**Information supplied:**
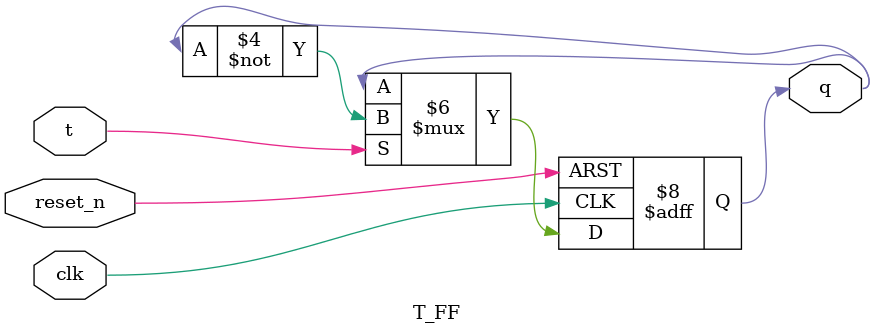
<source format=v>
`timescale 1ns / 1ps
module T_FF(t, reset_n, clk, q);
    input t, clk;
    input reset_n;  // _n signifies that the signal is active low.
    output reg q;
    
    always @(posedge clk, negedge reset_n)
    begin
      if(reset_n == 0)    //reset_n = 0 reset ff to 0.
            q <= 1'b0;
      else if(t == 1'b1)    //t = 1 toggle state.
            q <= ~q;
        else 
            q <= q;         //t = 0 hold state.
    end
endmodule

</source>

**What to work on:** Search the records above for "input" and copy every line that has it.

**Your response:**
    input t, clk;
    input reset_n;  // _n signifies that the signal is active low.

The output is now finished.